Children of the Pacific take on the world

Children in the Pacific are employing mechanisms of international human rights to appeal against world governments for failing to abide to the charter of the United Nations over the impacts that climate change is having on their lives.

The committee for the UN International Law, Courts and Tribunals is hearing the challenge that a disproportionate of the burden from climate change has been placed on children’s human rights.

“We know that the climate crisis has a disproportionate group in the Pacific communities,” Robert Vaughan, of the Regional Office for the Pacific Intervention, said.

The watershed case that involves 16 children, some as young as 10 years of age, are believed to be mostly from Pacific island nations.

The Office of the High Commissioner for Human Rights says its mission in the Pacific is always to maintain human rights amid the discourse of climate change.

“No matter the outcome of this case, the United Nations committee will draft a general comment on children’s human rights on the environment (they live in) with a specific focus on climate change,” Mr Vaughan said.

“Similarly, the human rights’ committee said an important precedent of future climate change-related asylum cases is from the people who flee the impact of climate change and its disasters should not have to return if they face climate change-induced conditions.”

The committee finding came in response from communications from a Kiribati teenager.

Kiribati was the first country known to show rising sea levels that will swallow up the land mass.

The effects shown on the outskirts of Kiribati’s capital. Source: Iberdrola

The average rise in sea levels has been recorded at 3.2 millimetres per year since 1993 that already is proving catastrophic for the islands.

****************

Questions on the material:
1 > List every number written in digits in the article about Pacific children and climate change.
2 > Write the next few sentences of the article about Pacific children taking on the world over climate change, picking up after its final line.

****************

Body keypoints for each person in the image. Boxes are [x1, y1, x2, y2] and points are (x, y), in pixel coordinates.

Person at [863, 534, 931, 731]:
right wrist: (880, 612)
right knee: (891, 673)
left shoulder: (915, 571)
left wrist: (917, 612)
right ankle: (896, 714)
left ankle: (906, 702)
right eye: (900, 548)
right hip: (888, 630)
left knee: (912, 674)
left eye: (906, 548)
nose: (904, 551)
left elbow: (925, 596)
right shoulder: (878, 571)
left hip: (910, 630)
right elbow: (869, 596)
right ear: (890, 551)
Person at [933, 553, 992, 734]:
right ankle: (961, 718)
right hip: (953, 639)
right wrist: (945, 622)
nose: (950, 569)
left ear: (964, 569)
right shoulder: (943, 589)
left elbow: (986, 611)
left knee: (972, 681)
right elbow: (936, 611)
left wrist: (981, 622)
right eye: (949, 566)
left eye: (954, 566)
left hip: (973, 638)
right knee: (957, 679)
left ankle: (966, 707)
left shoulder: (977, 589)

****************

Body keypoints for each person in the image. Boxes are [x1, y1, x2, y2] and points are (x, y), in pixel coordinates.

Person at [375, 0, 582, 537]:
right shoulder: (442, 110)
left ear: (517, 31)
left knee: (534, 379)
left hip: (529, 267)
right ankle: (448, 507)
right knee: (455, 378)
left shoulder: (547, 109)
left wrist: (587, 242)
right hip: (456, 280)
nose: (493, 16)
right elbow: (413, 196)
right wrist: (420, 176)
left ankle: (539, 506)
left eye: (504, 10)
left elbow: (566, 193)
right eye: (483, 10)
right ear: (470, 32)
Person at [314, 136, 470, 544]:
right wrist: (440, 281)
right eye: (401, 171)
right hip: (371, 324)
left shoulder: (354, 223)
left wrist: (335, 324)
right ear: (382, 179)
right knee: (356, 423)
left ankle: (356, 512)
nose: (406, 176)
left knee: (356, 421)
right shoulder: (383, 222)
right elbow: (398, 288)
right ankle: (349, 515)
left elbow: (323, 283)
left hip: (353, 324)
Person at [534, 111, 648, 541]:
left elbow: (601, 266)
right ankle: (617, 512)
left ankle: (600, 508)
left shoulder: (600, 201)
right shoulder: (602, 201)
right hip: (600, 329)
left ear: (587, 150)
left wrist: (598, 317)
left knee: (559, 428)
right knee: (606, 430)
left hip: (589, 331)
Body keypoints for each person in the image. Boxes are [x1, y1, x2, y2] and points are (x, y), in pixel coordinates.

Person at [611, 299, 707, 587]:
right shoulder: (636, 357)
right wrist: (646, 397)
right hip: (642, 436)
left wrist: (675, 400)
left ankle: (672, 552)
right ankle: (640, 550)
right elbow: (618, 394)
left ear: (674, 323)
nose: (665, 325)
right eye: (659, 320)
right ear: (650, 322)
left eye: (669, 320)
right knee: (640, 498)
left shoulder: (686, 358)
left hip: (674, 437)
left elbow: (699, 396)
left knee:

****************

Answers for each item:
1 > 16, 10, 3.2, 1993

2 >
The Pacific regional office for Human Rights has been encouraging Indigenous people living on small islands to defend their environmental human rights against the backdrop of global warming.

“It has powered them so they could utilise those international human rights mechanisms in order to protect Indigenous rights, traditions and cultures,” Mr Vaughan said.

“These discussions are vital towards the ongoing global negotiations that will take place at COP26 (Climate Change Conference) in Glasgow, as we need to make the case that not all loss and damage can be quantified in financial terms. The loss of culture is more than just dollars and cents.”

Torres Strait Islanders have also submitted a petition to the Australian Human Rights Commission in a separate but similar case, arguing that the Australia government has been violating fundamental human rights over its failure to address climate change.

The regional office based out of Fiji joins 14 UN entities that have called for the “safe, clean, healthy and sustainable environments” that is already recognised by more than 150 states that has powered local communities to press for action to ensure a more stable climate.